Okay, now here's the main point. The first three matrices in the above trace are all orthonormal, so the combined matrix $V^T R U$ is still a rotation matrix. $\Sigma$ is diagonal and $3\times 3$, so this is the same as trying to maximize
$$ \text{Tr}\left[ \tilde{R} \begin{pmatrix} \sigma_1 & 0 & 0\\ 0 & \sigma_2 & 0\\ 0 & 0 & \sigma_3\\ \end{pmatrix} \right] $$Any rotation is going to reduce the trace. You can see this by considering that rotations preserve norms, or you can just imagine a rotation acting on $[\sigma_1, 0, 0]$. When you rotate away, the first value goes down, and the second and third values will increase. However, we only care about the first value since that's the only one involved in the trace. This argument (thanks to my officemate for pointing this out) means that $\tilde{R}$ must be the identity to maximize the previous equation. Working backward means:
$$ \tilde{R} = I = V^T R U \Rightarrow R = V U^T $$In other words, to find the optimal rotation, we just take the matrix $Y^T X$, take its SVD $Y^T X = U\Sigma V^T$, and form $R = VU^T$, which we then apply to $Y$ to find the optimal rotation. One important caveat is we should zero-center both point clouds before we do this so there is no mean difference.
Kabsch as a loss function
A number of recent works have directly used the Kabsch function to optimize generative models. I generally think this is a bad idea, for a couple of reasons I want to outline.
First, backpropagating through an SVD has problems. You don't have enough precision to do it in float16 (though you should probably still be doing this in float32 regardless, so this isn't a major concern). There is a degeneracy with respect to reflections (i.e., the sign of the determinant of the rotation matrix), but you can just catch that and flip it back if you start optimizing in the wrong direction. I have heard people say that it is expensive since the SVD is $O(N^3)$, but $N=3$ so I don't think that actually matters, even on backprop.

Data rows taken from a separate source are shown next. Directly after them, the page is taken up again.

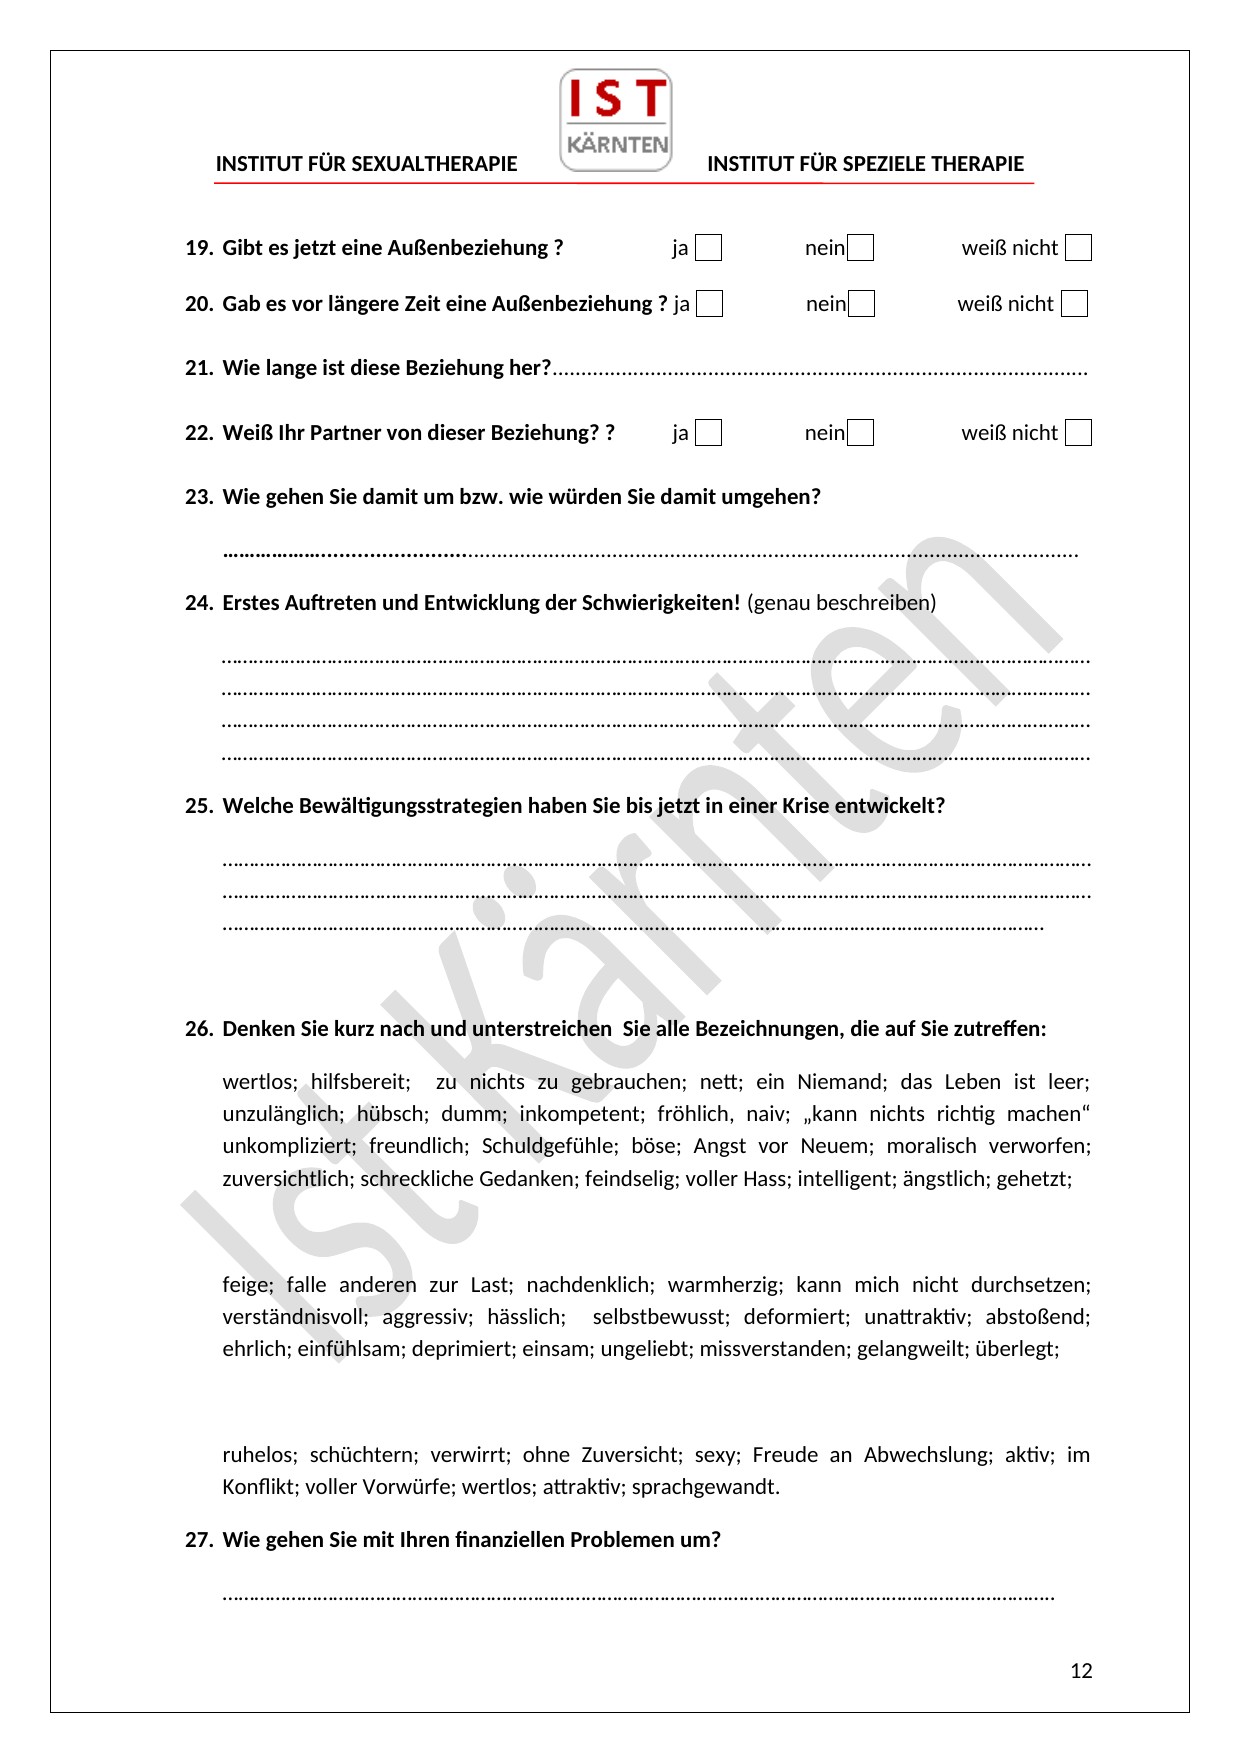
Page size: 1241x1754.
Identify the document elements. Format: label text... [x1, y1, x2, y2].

list Weiß Ihr Partner von dieser Beziehung? ? ja nein weiß nicht [185, 418, 1093, 446]
text ……………………………………………………………………………………………………………………………………………………………………………………………………………………………………………………………………………………………………………………………………………………………………………………………………………………………………………… [222, 844, 1093, 936]
text ………………………………………………………………………………………………………………………………………………………………………………………………………………………………………………………………………………………………………………………………………………………………………………………………………………………………………………………………………………………………………………………………………………………………………………………………………… [221, 641, 1093, 766]
text wertlos; hilfsbereit; zu nichts zu gebrauchen; nett; ein Niemand; das Leben ist leer; unzulänglich; hübsch; dumm; inkompetent; fröhlich, naiv; „kann nichts richtig machen“ unkompliziert; freundlich; Schuldgefühle; böse; Angst vor Neuem; moralisch verworfen; zuversichtlich; schreckliche Gedanken; feindselig; voller Hass; intelligent; ängstlich; gehetzt; [222, 1067, 1093, 1192]
list Erstes Auftreten und Entwicklung der Schwierigkeiten! (genau beschreiben) [185, 588, 1093, 616]
list Wie gehen Sie damit um bzw. wie würden Sie damit umgehen? [185, 482, 1093, 510]
list Denken Sie kurz nach und unterstreichen Sie alle Bezeichnungen, die auf Sie zutreffen: [185, 1014, 1093, 1042]
text ………………………………………………………………………………………………………………………………………….. [222, 1578, 1093, 1607]
list Welche Bewältigungsstrategien haben Sie bis jetzt in einer Krise entwickelt? [185, 791, 1093, 819]
text feige; falle anderen zur Last; nachdenklich; warmherzig; kann mich nicht durchsetzen; verständnisvoll; aggressiv; hässlich; selbstbewusst; deformiert; unattraktiv; abstoßend; ehrlich; einfühlsam; deprimiert; einsam; ungeliebt; missverstanden; gelangweilt; überlegt; [222, 1270, 1093, 1362]
list Gibt es jetzt eine Außenbeziehung ? ja nein weiß nicht [185, 233, 1093, 261]
picture [559, 53, 676, 172]
text ……………….................................................................................................................................. [222, 535, 1093, 563]
text ruhelos; schüchtern; verwirrt; ohne Zuversicht; sexy; Freude an Abwechslung; aktiv; im Konflikt; voller Vorwürfe; wertlos; attraktiv; sprachgewandt. [222, 1440, 1093, 1501]
list Wie lange ist diese Beziehung her?............................................................................................. [185, 353, 1093, 381]
list Wie gehen Sie mit Ihren finanziellen Problemen um? [185, 1526, 1093, 1553]
list Gab es vor längere Zeit eine Außenbeziehung ? ja nein weiß nicht [185, 289, 1093, 317]
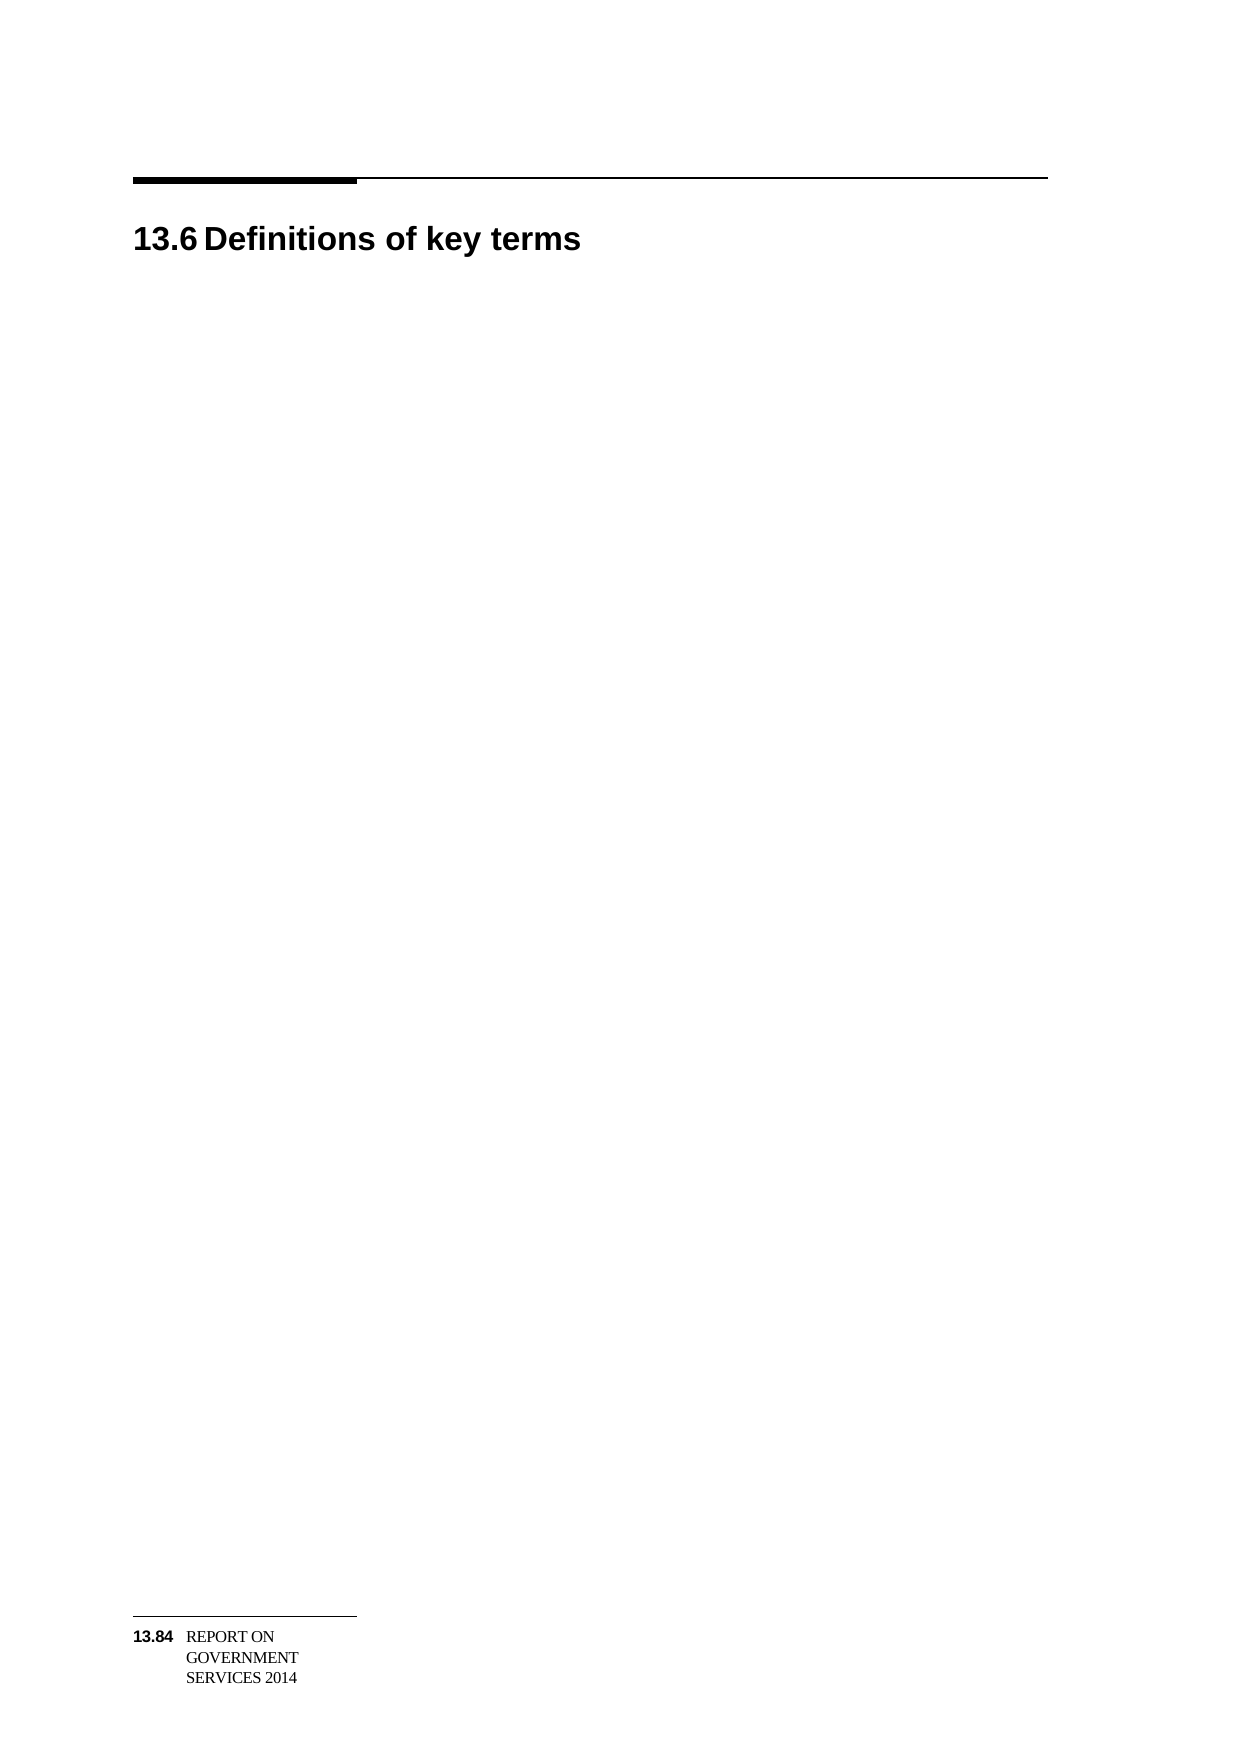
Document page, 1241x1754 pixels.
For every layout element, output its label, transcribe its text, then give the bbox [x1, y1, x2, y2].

subtitle 13.6 Definitions of key terms [133, 217, 1051, 258]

However, I think you still get bad backprop. If you have singular values that are close in magnitude, then small perturbations during optimization can flip the columns of $U$ and $V$, which is equivalent to a large change in your predicted rotation matrix. This gives large jumps in the gradient which are not great for optimization. Similarly, even though you can backprop through the SVD in PyTorch/Jax, the derivative involves terms $\propto (\sigma_i - \sigma_j)^{-1}$. As singular values get close, this causes issues in backpropagation.
Some more anecdotal data: I've noticed that RMSD approaches seem to often train using both local and global RMSD losses, which I suspect is because the RMSD itself is a global metric. If you differentiate through, I think it probably doesn't devote enough weight to local errors, so you can end up with conformations that are physically implausible but that have low loss, kind of like how per-pixel reconstructions aren't sufficient to get perceptually good tokenizations. This is a guess, though, and I haven't ablated this explicitly.
To be perfectly honest, the most critical issue in my mind is that the RMSD cannot represent multimodal (in the probability distribution sense, not the ML sense) distributions. This is why diffusion losses are nice. If we have two spatial conformations that occur with equal probability, the RMSD will just try to average them down the middle and give you something that's always wrong -- a diffusion loss lets you actually sample from the two conformations. This is an idea that Gabriele Corso first brought up in a talk on DiffDock a few years back. Diffusion models often do better than just trying to directly optimize an MSE predictor when there are multiple plausible modes.